Der Besitzer hat vor, des kürzlich verstorbenen Schriftstellers Sándor Kányádi auch gedenken: „Es ist eine Pflicht für mein Gewissen. Ich besuchte ihn oft in Pest. Einmal versprach ich ihm, dass es auch hier ein sog. „Großvati’s Brunnen“ gestellt wird.“ Wir kommen in die „Kulturkapelle“ an, wo regelmäßig Schullager stattfinden: Kinder lernen Holzschnitzerei und Runenschrift, und sie bekommen ein Malbuch über den Garten, das sie nach Hause mitnehmen können.

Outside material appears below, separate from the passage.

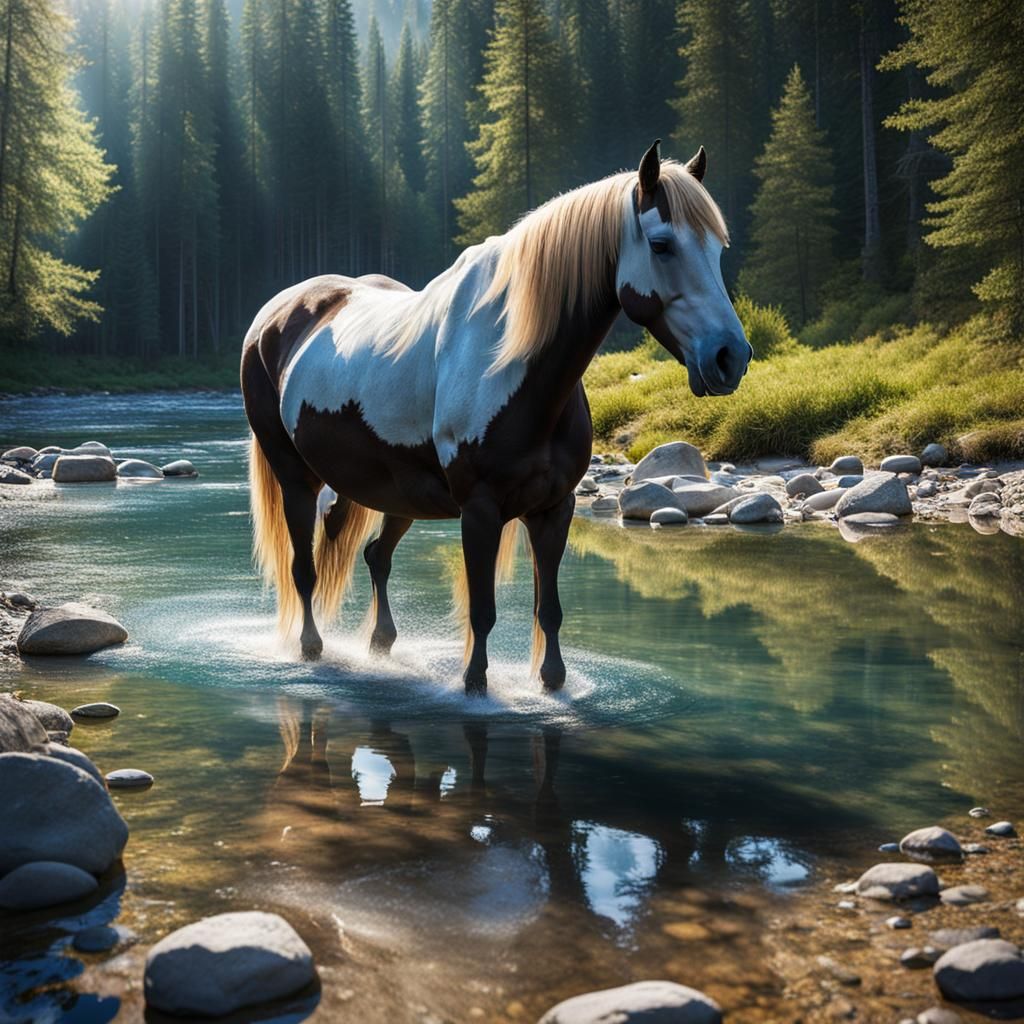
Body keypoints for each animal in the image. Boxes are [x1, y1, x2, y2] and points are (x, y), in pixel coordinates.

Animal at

András hofft, dass man durch die Kinder die Zusammengehörigkeit stärken und das Überleben der ungarischen Nation unterstützen kann.

 

Siebenbürgische Spezialitäten, Foto: Vivien Cher Benkő

 

Wir kehren während des Gesprächs zum Restaurant zurück. Auf dem Tisch wartet auf uns das Mittagessen: Spezialitäten aus Siebenbürgen. „Csorba-“ und KuttelSuppe, „Zakuszka“, „Vinyete“, gefülltes Kraut und Polenta mit Schafskäse. Daneben kaltes Beer, Preiselbeere-Pálinka und kaltes Sauerwasser. (András erzählt uns stolz, dass er den Besitzer der „Csíki“ Bierbrauerei persönlich kennt.) Alle Rohstoffe sind siebenbürgisch, sogar die Schalen werden von einem Szekler-Keramikkünstler hergestellt. Nach dem üppigen und sehr leckeren Mittagessen lässt András unseren Stab nicht mit leeren Händen nach Hause: wir bekommen originelle Szekler-Jams und Pálinka noch dazu. Als Mundvorrat liest er uns den Spruch vor, der sich neben unserem Tisch an der Wand befindet:

„Ungarn konnten ohne Land existieren, Ungarn können ohne Land existieren, Ungarn werden ohne Land immer existieren können. Denn Ungarntum ist stärker als das Land.”